● Consegna
Continua il testo sullo stadio di Avellino e le macerie dell'Irpinia, riprendendo dopo la sua ultima frase.

● Blocco di testo
.....

Partenio, ore 14,45. Gli anni Ottanta e le macerie dell’Irpinia

Giovanni Iozzoli
(disegno di simone perazzone)
(disegno di simone perazzone)

da: Carmilla

Deve essere il 1982. E la luce indecifrabile è quella di una domenica pomeriggio di marzo. E siamo tutti seduti sui gradoni di cemento – ottomila cristiani e qualche cane – ad aspettare che abbia inizio l’evento culminante e conclusivo della settimana: Avellino-Ascoli (o Avellino Cagliari, boh! – comunque una partita di seconda o terza fascia, una di quelle che al Novantesimo minuto avrà l’onore del primo collegamento, il meno atteso, a inizio programma).

A proposito di Novantesimo: se avessi un binocolo, lì in curva, potrei vedere in sala stampa il faccione da tricheco premuroso di Luigi Necco, che è tornato da poco in giro dopo le pistolettate alle cosce. E se avessi un dispositivo ottico ancora più potente, salendo sull’ultimo gradone della curva – quello dove le sagome si stagliano nel lucore bluastro del cielo come se fossero ritagliate e appiccicate –, potrei contemplare le baraccopoli che sorgono ai quattro angoli della città: i campi prefabbricati, i container di lamiera, le roulotte e le coorti di botteghe-baracche che hanno sostituito i negozi nella zona commerciale. E se potessi salire su una mongolfiera e gettare lo sguardo ancora più lontano, potrei cogliere lo strazio polveroso e irredimibile dei borghi cancellati, dei paesi squartati, dei quartieri cancellati, dei montarozzi di macerie ovunque, che custodiscono i loro tristi segreti. L’Irpinia è un cimitero, un enorme bacino di raccolta corpi: quelli dei cadaveri propriamente tali, da poco sepolti senza pace, sotto stele e cippi improvvisati; e quelli dei sopravvissuti, che vagano come anime perse in mezzo a quello sventramento quotidiano, in attesa di indovinare un qualche futuro plausibile per le loro vite.

.....

● Dati registrati

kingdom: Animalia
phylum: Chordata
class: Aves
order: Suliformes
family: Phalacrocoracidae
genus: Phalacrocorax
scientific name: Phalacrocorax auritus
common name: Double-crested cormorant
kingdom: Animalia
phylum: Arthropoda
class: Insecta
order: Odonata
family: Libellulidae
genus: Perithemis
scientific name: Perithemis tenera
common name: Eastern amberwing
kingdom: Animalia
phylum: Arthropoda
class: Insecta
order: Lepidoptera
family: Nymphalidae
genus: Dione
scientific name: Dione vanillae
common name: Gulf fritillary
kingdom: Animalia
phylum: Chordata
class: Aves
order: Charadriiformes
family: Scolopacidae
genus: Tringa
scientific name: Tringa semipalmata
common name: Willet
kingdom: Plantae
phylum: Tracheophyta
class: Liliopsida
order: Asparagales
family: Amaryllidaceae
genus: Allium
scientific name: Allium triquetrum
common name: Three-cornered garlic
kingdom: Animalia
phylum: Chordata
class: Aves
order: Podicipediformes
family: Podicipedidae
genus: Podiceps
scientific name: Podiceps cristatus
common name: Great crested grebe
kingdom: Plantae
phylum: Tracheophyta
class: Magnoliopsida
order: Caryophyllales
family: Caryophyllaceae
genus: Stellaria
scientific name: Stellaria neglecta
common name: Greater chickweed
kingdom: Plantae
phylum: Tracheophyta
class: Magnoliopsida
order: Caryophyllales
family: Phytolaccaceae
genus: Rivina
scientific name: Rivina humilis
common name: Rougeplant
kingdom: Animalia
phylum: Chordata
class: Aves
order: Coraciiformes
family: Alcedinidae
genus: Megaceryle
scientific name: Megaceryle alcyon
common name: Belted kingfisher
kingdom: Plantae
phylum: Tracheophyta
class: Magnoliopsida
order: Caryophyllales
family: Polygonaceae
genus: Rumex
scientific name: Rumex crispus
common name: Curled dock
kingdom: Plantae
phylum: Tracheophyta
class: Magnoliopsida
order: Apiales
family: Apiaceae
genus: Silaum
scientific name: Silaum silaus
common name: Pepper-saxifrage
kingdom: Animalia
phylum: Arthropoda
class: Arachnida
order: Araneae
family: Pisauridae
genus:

.....

● Risposta finale
Lo stadio Partenio svolge la funzione di santuario per migliaia di devoti dimessi, che ogni quindici giorni si recano in pellegrinaggio in quel tempio laico della bestemmia: vengono dal centro cittadino, dalle periferie malurbanizzate che erano già brutte prima del sisma e immaginatevi dopo; scendono dai paesi più prossimi alla città ma anche da quelli del cratere, carichi di angosce, lutti, disagi da tempo di guerra, allo scopo di celebrare un rituale che li illuda per tre ore – solo tre orette – che tutto presto riprenderà, le case risorgeranno, gli storpi cammineranno e i morti torneranno a nuova vita. Ma non è solo l’Irpinia squassata, è tutta l’Italia che è un paese duro, difficile da cavalcare. A Palermo e a Napoli le guerre di mafia stanno lasciando sul selciato centinaia di morti – il mercato nazionale dell’eroina è l’unico che tira forte e noi impariamo a districarci nel caos della nostra libanizzazione: drusi, maroniti, cutoliani e corleonesi… Gli ultimi fuochi della guerriglia italiana si vanno spegnendo come lampi lontani all’orizzonte, mestamente, colonna dopo colonna.

I politici, poi, non ne parliamo: sono gente pericolosa, senza scrupoli, avvezza alle trame della guerra fredda, all’omicidio, alla strage, al ladrocinio sistemico – però hanno lauree, lignaggi ed eloquio, che gli attuali analfabeti di governo non si sognano neanche. Sta piombando su tutto e tutti quella cappa che poi avrei imparato chiamarsi “riflusso”, con il prefisso post appiccicato a ogni resa.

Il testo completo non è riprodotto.